**Source material**
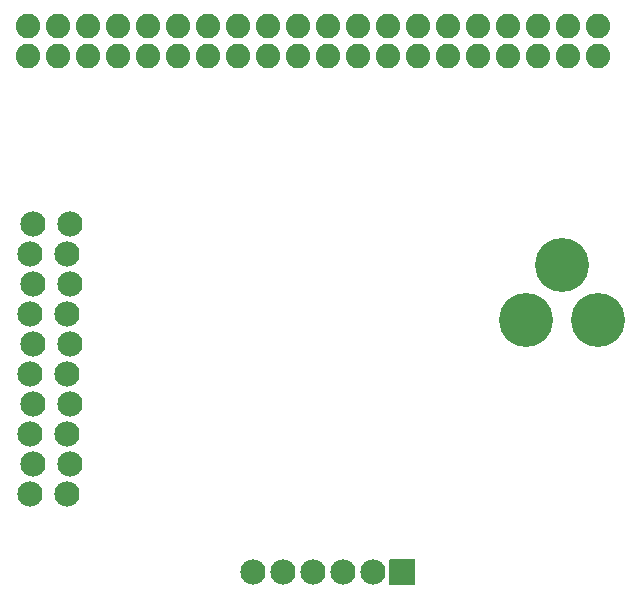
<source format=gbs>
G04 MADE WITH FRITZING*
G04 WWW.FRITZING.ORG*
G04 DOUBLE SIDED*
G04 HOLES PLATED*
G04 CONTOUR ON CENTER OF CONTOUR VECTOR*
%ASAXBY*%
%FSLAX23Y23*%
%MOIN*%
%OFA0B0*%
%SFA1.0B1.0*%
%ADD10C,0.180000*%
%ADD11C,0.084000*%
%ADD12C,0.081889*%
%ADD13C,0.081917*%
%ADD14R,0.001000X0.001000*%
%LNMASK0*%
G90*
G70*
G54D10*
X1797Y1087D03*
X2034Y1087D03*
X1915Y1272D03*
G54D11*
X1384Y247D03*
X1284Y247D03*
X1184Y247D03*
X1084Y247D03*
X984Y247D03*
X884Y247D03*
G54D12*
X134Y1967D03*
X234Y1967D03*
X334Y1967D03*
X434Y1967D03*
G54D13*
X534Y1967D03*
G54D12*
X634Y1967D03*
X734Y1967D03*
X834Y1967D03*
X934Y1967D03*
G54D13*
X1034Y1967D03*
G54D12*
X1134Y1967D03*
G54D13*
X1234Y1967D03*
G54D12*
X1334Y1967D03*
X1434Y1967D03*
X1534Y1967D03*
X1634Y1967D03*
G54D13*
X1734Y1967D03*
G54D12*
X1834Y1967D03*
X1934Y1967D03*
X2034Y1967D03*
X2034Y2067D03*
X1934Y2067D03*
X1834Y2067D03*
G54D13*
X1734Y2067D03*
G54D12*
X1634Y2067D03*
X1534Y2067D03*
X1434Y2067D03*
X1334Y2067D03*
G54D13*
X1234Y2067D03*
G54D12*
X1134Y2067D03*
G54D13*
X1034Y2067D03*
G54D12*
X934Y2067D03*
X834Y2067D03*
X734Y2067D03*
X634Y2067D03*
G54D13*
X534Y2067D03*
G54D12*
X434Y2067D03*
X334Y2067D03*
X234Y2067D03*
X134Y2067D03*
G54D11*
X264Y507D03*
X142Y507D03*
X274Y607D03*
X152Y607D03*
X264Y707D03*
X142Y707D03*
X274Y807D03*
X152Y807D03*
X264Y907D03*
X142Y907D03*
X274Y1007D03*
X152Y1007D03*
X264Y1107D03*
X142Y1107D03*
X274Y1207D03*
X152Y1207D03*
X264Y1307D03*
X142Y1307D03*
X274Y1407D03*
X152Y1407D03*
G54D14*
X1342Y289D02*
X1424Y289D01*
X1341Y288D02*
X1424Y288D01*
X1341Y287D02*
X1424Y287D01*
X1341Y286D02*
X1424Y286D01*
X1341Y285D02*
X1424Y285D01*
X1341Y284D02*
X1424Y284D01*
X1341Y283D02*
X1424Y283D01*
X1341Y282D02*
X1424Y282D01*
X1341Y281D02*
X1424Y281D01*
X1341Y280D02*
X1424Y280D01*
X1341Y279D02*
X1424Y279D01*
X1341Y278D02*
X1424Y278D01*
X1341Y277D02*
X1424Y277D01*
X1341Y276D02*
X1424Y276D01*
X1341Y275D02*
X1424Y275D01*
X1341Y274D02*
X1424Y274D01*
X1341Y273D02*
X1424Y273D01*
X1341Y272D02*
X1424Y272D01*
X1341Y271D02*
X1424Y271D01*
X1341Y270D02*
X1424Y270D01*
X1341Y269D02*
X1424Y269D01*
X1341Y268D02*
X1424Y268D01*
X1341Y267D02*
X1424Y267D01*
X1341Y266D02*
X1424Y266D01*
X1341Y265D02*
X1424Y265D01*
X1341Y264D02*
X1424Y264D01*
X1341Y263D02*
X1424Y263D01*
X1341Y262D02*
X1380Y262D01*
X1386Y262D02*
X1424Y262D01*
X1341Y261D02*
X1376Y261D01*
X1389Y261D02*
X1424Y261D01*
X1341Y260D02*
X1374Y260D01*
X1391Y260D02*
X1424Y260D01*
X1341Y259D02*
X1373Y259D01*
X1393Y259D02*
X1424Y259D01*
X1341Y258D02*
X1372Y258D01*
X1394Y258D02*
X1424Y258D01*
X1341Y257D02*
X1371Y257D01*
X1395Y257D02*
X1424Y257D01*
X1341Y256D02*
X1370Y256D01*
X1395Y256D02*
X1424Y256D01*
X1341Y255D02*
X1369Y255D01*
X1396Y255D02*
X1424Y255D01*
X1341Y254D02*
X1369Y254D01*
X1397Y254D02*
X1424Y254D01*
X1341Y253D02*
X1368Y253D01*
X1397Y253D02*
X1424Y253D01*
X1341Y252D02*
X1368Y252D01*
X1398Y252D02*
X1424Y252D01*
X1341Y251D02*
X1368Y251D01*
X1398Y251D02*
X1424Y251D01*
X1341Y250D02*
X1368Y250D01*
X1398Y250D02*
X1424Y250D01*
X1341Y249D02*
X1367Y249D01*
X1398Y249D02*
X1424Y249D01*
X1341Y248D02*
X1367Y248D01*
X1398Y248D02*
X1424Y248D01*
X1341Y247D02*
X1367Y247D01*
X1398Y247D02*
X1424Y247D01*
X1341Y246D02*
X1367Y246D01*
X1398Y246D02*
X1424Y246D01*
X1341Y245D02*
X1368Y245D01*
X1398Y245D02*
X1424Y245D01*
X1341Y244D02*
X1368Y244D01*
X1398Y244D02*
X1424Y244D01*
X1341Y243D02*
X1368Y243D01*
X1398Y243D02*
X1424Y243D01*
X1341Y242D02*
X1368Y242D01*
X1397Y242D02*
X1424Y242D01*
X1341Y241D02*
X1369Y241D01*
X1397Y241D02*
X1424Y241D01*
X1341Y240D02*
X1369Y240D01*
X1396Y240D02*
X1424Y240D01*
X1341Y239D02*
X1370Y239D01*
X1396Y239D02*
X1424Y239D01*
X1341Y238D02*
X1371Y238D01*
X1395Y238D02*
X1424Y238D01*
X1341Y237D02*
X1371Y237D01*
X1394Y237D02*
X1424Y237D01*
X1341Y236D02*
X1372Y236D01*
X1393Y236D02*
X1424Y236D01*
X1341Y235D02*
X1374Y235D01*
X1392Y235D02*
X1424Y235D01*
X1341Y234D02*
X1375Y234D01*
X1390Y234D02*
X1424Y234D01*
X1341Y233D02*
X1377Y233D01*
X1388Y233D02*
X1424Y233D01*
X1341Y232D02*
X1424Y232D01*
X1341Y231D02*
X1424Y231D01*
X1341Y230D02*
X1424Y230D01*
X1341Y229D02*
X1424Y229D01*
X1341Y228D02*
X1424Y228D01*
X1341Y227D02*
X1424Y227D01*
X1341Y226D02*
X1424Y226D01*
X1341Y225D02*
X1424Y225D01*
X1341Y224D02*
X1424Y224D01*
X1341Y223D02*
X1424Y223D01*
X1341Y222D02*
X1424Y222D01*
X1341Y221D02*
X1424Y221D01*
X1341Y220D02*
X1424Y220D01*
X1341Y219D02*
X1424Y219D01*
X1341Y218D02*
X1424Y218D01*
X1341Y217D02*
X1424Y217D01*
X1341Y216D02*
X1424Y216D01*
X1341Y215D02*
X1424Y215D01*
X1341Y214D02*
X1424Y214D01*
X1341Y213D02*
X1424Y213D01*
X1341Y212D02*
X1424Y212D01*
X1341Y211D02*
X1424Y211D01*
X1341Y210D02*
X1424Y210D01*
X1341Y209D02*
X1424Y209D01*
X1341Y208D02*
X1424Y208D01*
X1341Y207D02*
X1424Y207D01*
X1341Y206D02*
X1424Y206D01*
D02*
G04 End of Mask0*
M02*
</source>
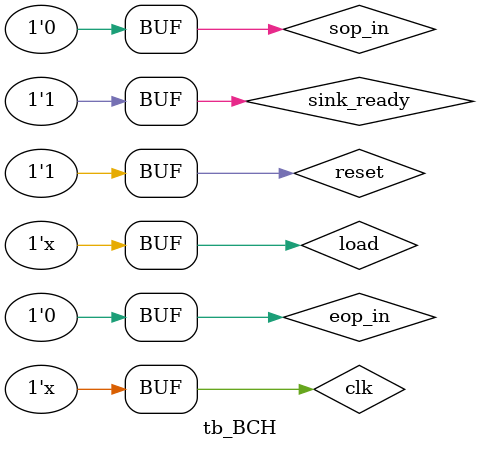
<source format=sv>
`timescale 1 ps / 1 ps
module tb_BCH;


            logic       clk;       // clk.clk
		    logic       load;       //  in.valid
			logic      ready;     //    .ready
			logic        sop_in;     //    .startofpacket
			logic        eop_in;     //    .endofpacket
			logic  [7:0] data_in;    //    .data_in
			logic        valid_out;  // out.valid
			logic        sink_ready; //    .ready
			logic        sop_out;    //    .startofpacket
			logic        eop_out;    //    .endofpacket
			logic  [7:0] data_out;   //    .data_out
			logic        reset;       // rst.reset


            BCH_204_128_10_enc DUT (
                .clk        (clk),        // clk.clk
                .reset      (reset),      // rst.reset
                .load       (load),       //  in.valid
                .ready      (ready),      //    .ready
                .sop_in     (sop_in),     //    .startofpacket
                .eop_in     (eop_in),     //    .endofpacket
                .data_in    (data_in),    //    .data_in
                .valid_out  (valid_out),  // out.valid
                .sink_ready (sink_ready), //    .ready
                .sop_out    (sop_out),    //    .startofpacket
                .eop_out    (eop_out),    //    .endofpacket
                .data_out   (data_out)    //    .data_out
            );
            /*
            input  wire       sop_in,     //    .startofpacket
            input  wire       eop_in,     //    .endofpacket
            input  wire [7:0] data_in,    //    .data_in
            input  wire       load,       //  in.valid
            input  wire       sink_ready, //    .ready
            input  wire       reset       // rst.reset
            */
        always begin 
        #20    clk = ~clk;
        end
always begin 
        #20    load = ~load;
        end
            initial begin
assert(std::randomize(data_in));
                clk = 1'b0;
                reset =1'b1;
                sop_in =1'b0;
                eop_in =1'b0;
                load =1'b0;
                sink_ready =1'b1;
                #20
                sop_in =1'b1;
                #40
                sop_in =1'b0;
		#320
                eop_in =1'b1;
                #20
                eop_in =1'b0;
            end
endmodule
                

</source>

**Task**
From the entries above, work out the number of lines containing the string "logic" and give that number by itself.

**Response for this exercise**
12